Anyway, I do love living in Brunswick very much. And, if you followed those links to the various providore I frequent, they're all listed under 'ethnic'. Which is so weird - the crappy skip butcher next to spotlight isn't listed under 'ethnic' (even though it should really be listed under 'don't fucking buy meat here'). Sure, sure, I could get onto the whole whiteness = ethnicity thing, but you know the drill. And can google.
But it just seems weird to hear these places popped in the 'other' basket, when for me they're just my local shops. I go to la manna because the veggies are good and fresh and they deliver (though which days they deliver vary depending on who you ask). I go to the mediterranean supermarket because it's across the road from la manna and sells canned tomatoes for 55c (as well as dried pasta for 90c, fresh pasta, dried fish, chorizo (Italian, thanks) and has a coffee shop full of Italian nannas and poppas and cakes). I went to Nino and Joe's because it's around the corner from all these other places. And of course, Spotlight is right there in the middle of it all. All on one block in Brunswick.
The people I see in all these places are my neighbours, and I often run into them at each place or on the bus or street.
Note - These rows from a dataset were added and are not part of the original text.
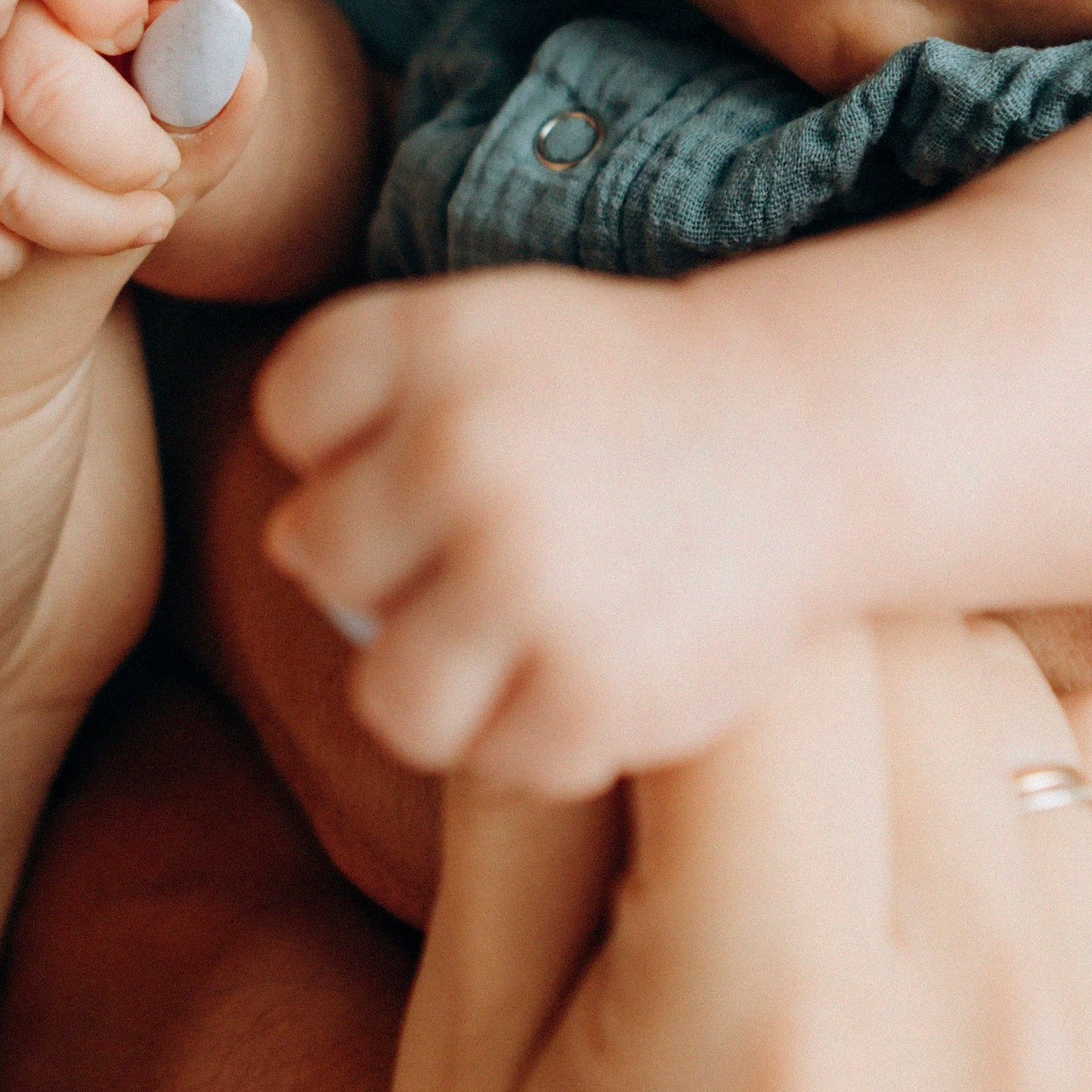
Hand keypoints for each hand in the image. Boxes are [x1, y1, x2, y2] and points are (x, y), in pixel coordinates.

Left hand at [255, 264, 843, 792]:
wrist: (806, 434)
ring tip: (516, 634)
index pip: (292, 412)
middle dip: (389, 556)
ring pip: (389, 696)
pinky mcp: (590, 692)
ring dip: (446, 677)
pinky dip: (545, 732)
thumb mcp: (496, 329)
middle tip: (493, 536)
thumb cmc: (623, 391)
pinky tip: (595, 663)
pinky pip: (500, 762)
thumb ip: (368, 401)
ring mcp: (527, 579)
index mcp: (436, 339)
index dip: (346, 437)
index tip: (436, 432)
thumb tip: (284, 548)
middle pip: (319, 552)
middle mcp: (467, 452)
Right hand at [381, 621, 1091, 1091]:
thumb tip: (596, 528)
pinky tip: (905, 873)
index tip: (608, 612)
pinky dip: (1008, 765)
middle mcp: (986, 1045)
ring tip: (788, 808)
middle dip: (784, 635)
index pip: (775, 651)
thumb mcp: (470, 1012)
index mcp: (776, 1040)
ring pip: (1015, 680)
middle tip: (687, 706)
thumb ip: (550, 756)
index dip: (676, 598)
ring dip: (898, 686)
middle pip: (912, 642)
I like it that the skips are in equal proportion to the Greeks and Lebanese and Syrian and Lebanese and so on.
And I can't imagine the sort of shit that went down in Sydney going down here in Brunswick... though I did worry when that nanna got shitty in the supermarket. She would totally kick my arse. It just seems like such a mellow, friendly family area. The local high school has kids from at least 30 different ethnic and language groups enrolled. The Chinese butcher in Coburg greets the Greek and Italian nannas with "ciao senora!" The Hope Street Bus* driver will stop to pick you up, even if you didn't waive him down, just because he saw you walking along the road (and he always waves to me on my bike). I don't much care for all the young hipsters moving into the area - they're far more interested in the pubs than the greengrocers and care far too much about their fashion. Arseholes.
But I love Brunswick.
Remind me to tell you the story of the three old Greek doods and the the time I carried three giant plastic crates home on my bike. It's a good one.
*yes, the Hope Street Bus route is only about 1.5km each way (roughly 10minutes by leg or 3 terrifying high-speed minutes by bus. If you see/hear the Hope Street Bus coming when you're riding down Hope Street you get on the pavement. You just do). It's for nannas. And you can get on or off it anywhere. Everyone sits up near the front and talks. Most people get it if theyr'e too tired to carry 10 kilograms of lamb or a charcoal grill home.